Hey MARAUDER,  I just checked Jeffs site and see no post from him on salt but there are some good posts here.   http://www.smokingmeatforums.com/newsearch?search=smoked+salt   Hope that helps.

Stan


----------



## john suede (Dec 22, 2013)

hey guys,

I smoke salt semi regular. Love it on my eggs and bacon in the morning. Ive also made blends with herbs for a more savoury experience.

I smoke my salt for one pan, in my little chief. It doesnt need heat so smoking it with herbs as well is good too. 

My pans in general last 2 hours and my smoker goes to 170 If I leave the blanket off.


----------



## guruatbol (Dec 22, 2013)

So, would a cold smoke with the AMNPS work?  I could do some when I do cheese.

Mel


----------



## pc farmer (Dec 22, 2013)

That's how I plan on doing it.  AMNPS and MES.


----------



## snorkelinggirl (Dec 22, 2013)

guruatbol said:


> So, would a cold smoke with the AMNPS work?  I could do some when I do cheese.
> 
> Mel






c farmer said:


> That's how I plan on doing it.  AMNPS and MES.

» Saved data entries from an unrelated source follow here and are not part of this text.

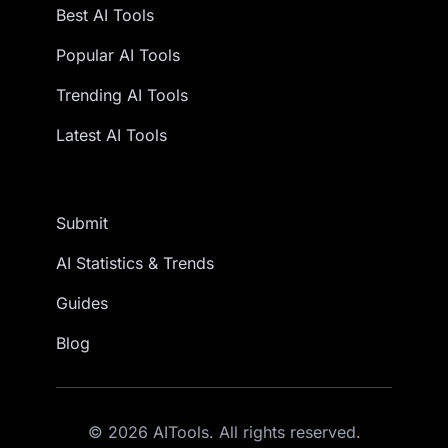
Best AI Tools
Popular AI Tools
Trending AI Tools
Latest AI Tools
Submit
AI Statistics & Trends
Guides
Blog
© 2026 AITools. All rights reserved.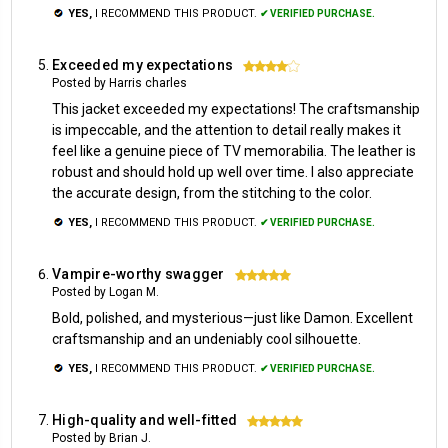
YES,
I RECOMMEND THIS PRODUCT.
✔ VERIFIED PURCHASE.
Exceeded my expectations
4
Posted by Harris charles
This jacket exceeded my expectations! The craftsmanship
is impeccable, and the attention to detail really makes it
feel like a genuine piece of TV memorabilia. The leather is
robust and should hold up well over time. I also appreciate
the accurate design, from the stitching to the color.
YES,
I RECOMMEND THIS PRODUCT.
✔ VERIFIED PURCHASE.
Vampire-worthy swagger
5
Posted by Logan M.
Bold, polished, and mysterious—just like Damon. Excellent
craftsmanship and an undeniably cool silhouette.
YES,
I RECOMMEND THIS PRODUCT.
✔ VERIFIED PURCHASE.
High-quality and well-fitted
5
Posted by Brian J.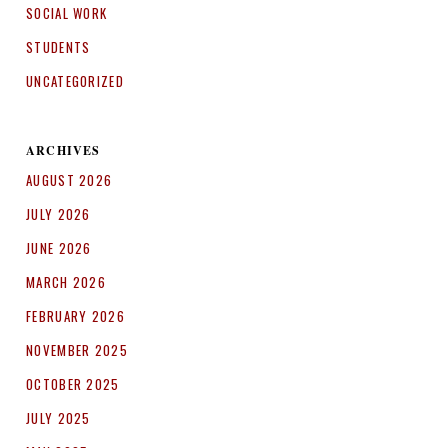
SOCIAL WORK
STUDENTS
UNCATEGORIZED
ARCHIVES
AUGUST 2026
JULY 2026
JUNE 2026
MARCH 2026
FEBRUARY 2026
NOVEMBER 2025
OCTOBER 2025
JULY 2025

Here is a great thread talking about cold smoke vs. hot smoke for smoking salt:
http://www.smokingmeatforums.com/t/125996/the-great-smoked-salt-experiment


----------



## smokeburns (Aug 20, 2014)

What an awesome idea! I have a huge chunk of pink Himalayan salt.  I know what I'm going to try this weekend!


----------